> What to work on
No pictures, please. Output the lines from the start of the data through the line that contains "left shoulder: (976, 280)", both included, exactly as they stand.
··· Records for this exercise ···
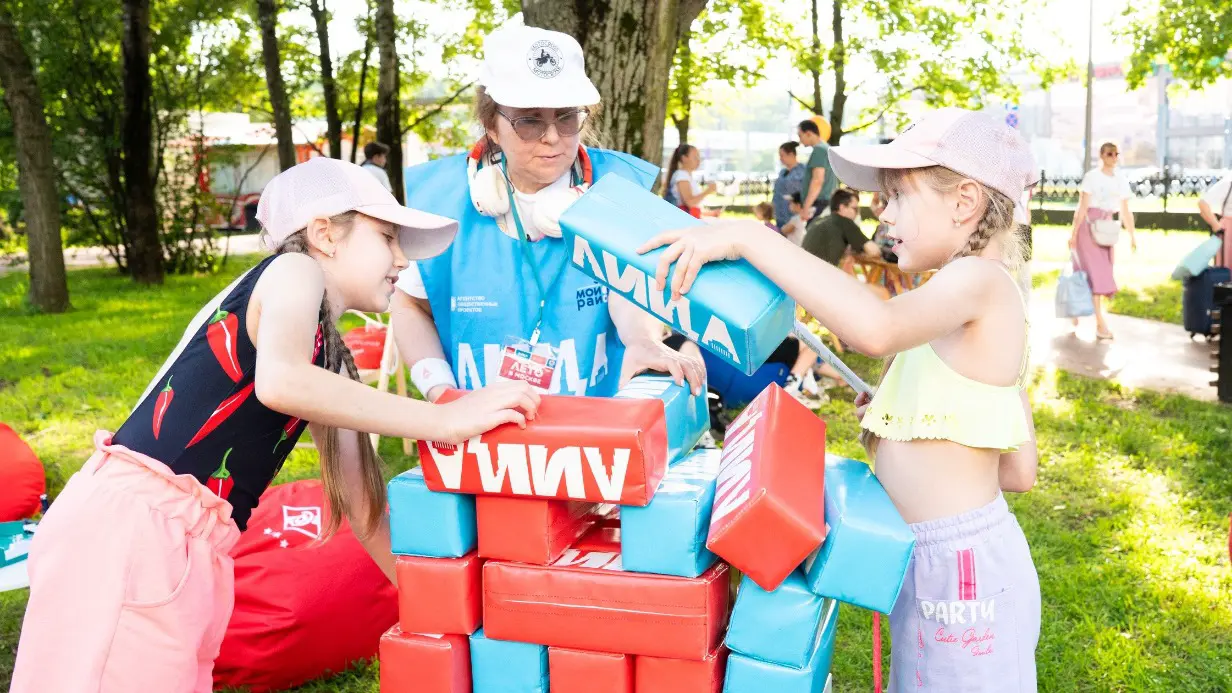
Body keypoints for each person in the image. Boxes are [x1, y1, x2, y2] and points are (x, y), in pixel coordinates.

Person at [9, 157, 540, 693]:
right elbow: (279, 381)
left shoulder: (328, 361)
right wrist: (442, 419)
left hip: (192, 546)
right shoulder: (293, 271)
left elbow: (363, 505)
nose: (402, 258)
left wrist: (449, 623)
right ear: (325, 234)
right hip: (134, 532)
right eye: (387, 236)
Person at [638, 107, 1041, 692]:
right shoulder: (965, 300)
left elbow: (871, 329)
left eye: (899, 197)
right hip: (954, 563)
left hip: (961, 577)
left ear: (965, 202)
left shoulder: (976, 280)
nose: (883, 213)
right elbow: (1019, 470)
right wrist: (901, 419)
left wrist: (750, 238)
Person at [390, 18, 704, 406]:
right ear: (491, 124)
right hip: (477, 438)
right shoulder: (440, 202)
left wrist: (643, 340)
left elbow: (630, 287)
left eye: (567, 117)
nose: (552, 136)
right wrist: (441, 393)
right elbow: (409, 304)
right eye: (529, 121)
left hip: (592, 438)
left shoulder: (616, 191)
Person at [1070, 142, 1137, 340]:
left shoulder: (1120, 179)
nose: (1113, 157)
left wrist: (1132, 234)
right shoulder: (1091, 177)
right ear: (1101, 155)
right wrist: (1073, 234)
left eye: (1116, 154)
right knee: (1095, 275)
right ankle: (1100, 323)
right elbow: (1082, 207)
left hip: (1107, 231)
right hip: (1089, 228)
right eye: (1110, 154)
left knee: (1099, 274)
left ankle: (1075, 309)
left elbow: (1125, 210)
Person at [802, 187, 881, 268]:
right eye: (855, 209)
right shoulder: (845, 222)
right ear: (842, 207)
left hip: (802, 269)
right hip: (820, 274)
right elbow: (874, 251)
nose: (857, 213)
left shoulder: (819, 220)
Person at [798, 119, 838, 221]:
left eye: (800, 135)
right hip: (826, 202)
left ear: (808, 133)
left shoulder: (819, 150)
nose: (800, 141)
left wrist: (806, 207)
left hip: (819, 204)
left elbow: (817, 180)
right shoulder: (826, 147)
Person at [663, 143, 717, 218]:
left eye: (699, 157)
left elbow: (692, 208)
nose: (698, 160)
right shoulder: (681, 175)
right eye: (695, 157)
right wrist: (708, 191)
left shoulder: (687, 176)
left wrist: (711, 213)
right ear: (684, 158)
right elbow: (690, 203)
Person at [1198, 172, 1232, 265]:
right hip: (1229, 231)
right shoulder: (1228, 182)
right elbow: (1203, 203)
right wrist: (1216, 226)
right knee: (1227, 271)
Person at [772, 141, 807, 229]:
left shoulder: (803, 171)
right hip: (779, 216)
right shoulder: (782, 172)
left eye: (782, 155)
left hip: (793, 217)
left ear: (791, 154)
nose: (780, 158)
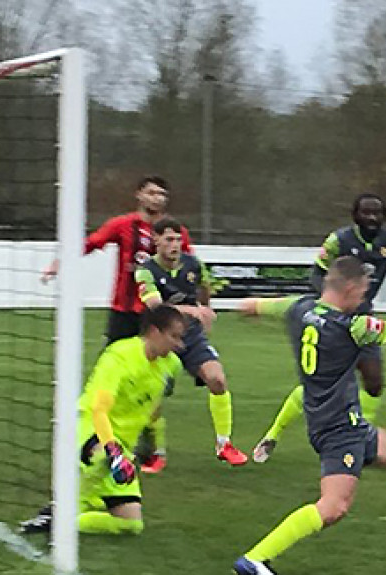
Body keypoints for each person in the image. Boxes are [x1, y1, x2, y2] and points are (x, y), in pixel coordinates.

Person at [232, 257, 386, 575]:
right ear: (348, 286)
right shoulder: (352, 326)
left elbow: (256, 305)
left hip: (340, 421)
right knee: (334, 506)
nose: (365, 293)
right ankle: (255, 559)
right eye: (363, 287)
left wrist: (249, 308)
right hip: (338, 430)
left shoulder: (298, 308)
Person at [252, 193, 386, 463]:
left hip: (363, 319)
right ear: (354, 215)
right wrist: (331, 302)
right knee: (319, 383)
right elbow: (316, 272)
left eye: (377, 213)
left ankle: (362, 436)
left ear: (385, 216)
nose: (371, 218)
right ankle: (272, 435)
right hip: (335, 321)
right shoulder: (339, 240)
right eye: (366, 213)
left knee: (374, 383)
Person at [20, 306, 186, 535]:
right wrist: (113, 450)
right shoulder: (119, 356)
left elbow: (155, 406)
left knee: (131, 525)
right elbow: (99, 409)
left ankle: (67, 520)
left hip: (123, 447)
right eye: (174, 336)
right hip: (92, 430)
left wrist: (156, 443)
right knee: (101, 459)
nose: (179, 344)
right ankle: (60, 510)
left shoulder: (171, 365)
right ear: (154, 332)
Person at [135, 218, 247, 467]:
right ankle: (155, 452)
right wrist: (192, 310)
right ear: (156, 241)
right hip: (161, 339)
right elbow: (155, 307)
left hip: (192, 335)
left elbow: (204, 287)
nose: (175, 245)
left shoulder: (193, 265)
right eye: (169, 239)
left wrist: (205, 309)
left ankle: (224, 444)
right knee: (155, 397)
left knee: (217, 379)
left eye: (178, 239)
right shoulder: (145, 270)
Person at [42, 175, 193, 344]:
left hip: (159, 309)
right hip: (125, 308)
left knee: (157, 361)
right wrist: (62, 261)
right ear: (139, 195)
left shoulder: (177, 232)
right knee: (112, 360)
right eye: (151, 193)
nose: (156, 198)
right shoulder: (123, 224)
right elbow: (91, 242)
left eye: (161, 194)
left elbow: (190, 264)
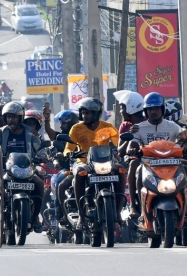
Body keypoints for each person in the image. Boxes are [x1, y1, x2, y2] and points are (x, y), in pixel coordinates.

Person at [63, 97, 124, 228]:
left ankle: (118, 212)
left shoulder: (108, 127)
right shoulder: (76, 128)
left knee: (120, 170)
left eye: (88, 113)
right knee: (79, 173)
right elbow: (69, 146)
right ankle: (81, 216)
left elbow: (117, 144)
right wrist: (68, 152)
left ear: (96, 114)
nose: (85, 116)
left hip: (105, 163)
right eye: (83, 113)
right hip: (83, 162)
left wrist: (118, 152)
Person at [126, 92, 187, 217]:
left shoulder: (173, 126)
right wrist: (131, 149)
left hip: (171, 163)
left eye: (157, 108)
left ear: (162, 109)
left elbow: (182, 136)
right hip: (147, 164)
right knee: (134, 165)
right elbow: (131, 145)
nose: (153, 111)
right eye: (150, 109)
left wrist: (184, 137)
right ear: (145, 111)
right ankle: (135, 205)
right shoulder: (138, 128)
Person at [0, 102, 45, 231]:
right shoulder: (0, 132)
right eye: (8, 117)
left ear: (20, 118)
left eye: (14, 117)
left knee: (40, 184)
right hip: (6, 169)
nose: (11, 120)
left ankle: (35, 216)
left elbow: (39, 146)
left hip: (27, 169)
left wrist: (43, 155)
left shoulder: (31, 132)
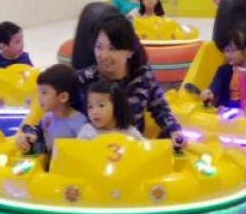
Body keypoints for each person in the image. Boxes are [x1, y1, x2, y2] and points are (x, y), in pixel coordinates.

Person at [77, 14, 184, 147]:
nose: (104, 55)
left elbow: (160, 108)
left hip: (133, 148)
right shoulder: (84, 79)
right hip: (94, 150)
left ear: (130, 51)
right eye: (99, 47)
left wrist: (174, 131)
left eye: (112, 48)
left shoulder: (143, 76)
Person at [16, 64, 87, 155]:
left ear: (63, 97)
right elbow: (38, 131)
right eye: (39, 92)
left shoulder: (79, 123)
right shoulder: (47, 118)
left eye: (44, 93)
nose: (39, 97)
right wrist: (29, 137)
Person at [78, 79, 144, 141]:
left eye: (101, 105)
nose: (94, 112)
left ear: (117, 106)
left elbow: (143, 147)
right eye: (90, 107)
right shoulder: (87, 132)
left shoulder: (130, 132)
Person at [201, 30, 246, 109]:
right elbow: (217, 83)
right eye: (226, 50)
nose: (228, 55)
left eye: (232, 50)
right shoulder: (225, 71)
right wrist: (210, 92)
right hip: (228, 109)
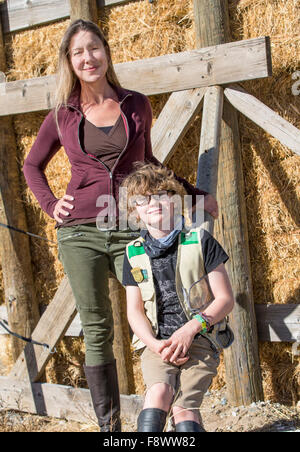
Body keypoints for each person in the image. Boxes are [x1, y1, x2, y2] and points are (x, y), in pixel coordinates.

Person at [23, 19, 218, 432]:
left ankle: (179, 410)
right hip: (79, 232)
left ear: (106, 52)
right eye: (77, 52)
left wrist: (195, 195)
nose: (87, 58)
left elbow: (150, 166)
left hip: (131, 227)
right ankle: (109, 428)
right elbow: (31, 165)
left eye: (93, 48)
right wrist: (50, 204)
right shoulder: (63, 114)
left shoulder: (135, 103)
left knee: (161, 311)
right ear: (69, 62)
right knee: (97, 327)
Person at [122, 163, 234, 432]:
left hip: (199, 340)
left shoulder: (199, 241)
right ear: (134, 211)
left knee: (184, 410)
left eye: (161, 195)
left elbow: (225, 299)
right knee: (158, 394)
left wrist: (190, 330)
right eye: (142, 200)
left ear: (175, 200)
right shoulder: (133, 252)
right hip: (157, 343)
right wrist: (154, 344)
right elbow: (134, 311)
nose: (152, 203)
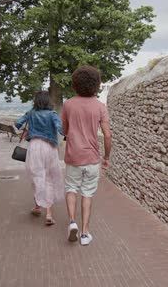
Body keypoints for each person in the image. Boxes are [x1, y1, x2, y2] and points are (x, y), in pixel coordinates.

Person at [61, 65, 112, 246]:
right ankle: (85, 233)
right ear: (96, 84)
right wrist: (106, 158)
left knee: (71, 189)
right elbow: (107, 135)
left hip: (73, 156)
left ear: (75, 84)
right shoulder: (100, 106)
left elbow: (64, 130)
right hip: (92, 158)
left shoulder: (68, 104)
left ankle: (72, 222)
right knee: (87, 193)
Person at [15, 91, 65, 226]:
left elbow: (17, 123)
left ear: (36, 101)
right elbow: (61, 129)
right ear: (49, 101)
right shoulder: (52, 114)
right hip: (49, 147)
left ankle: (37, 207)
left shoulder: (31, 113)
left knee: (36, 176)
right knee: (49, 178)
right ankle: (48, 214)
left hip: (34, 147)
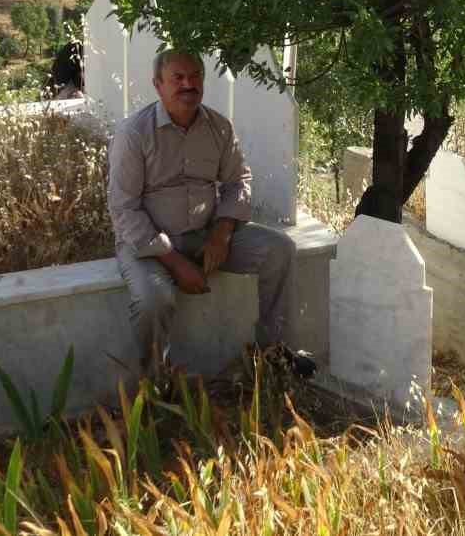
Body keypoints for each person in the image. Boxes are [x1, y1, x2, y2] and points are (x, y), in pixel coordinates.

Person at [107, 49, 315, 378]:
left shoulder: (219, 127)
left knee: (280, 250)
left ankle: (274, 356)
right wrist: (175, 262)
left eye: (195, 77)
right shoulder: (134, 134)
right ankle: (155, 386)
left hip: (207, 235)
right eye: (178, 78)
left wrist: (222, 233)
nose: (188, 84)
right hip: (150, 246)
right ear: (158, 85)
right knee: (153, 300)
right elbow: (123, 207)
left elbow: (238, 181)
···
> Written answer
Body keypoints for each person in the image. Boxes are [x1, y1, x2, y2] and points are (x, y), in pixel coordinates.

Person at [9, 157, 540, 693]:
right elbow: (279, 381)
left shoulder: (328, 361)
right wrist: (442, 419)
left hip: (192, 546)
right shoulder: (293, 271)
left elbow: (363, 505)
nose: (402, 258)
left wrist: (449, 623)
right ear: (325, 234)
right hip: (134, 532)
right eye: (387, 236)
Person at [638, 107, 1041, 692]:
right shoulder: (965, 300)
left elbow: (871, 329)
left eye: (899, 197)
right hip: (954, 563)
left hip: (961, 577)
left ear: (965, 202)
left shoulder: (976, 280)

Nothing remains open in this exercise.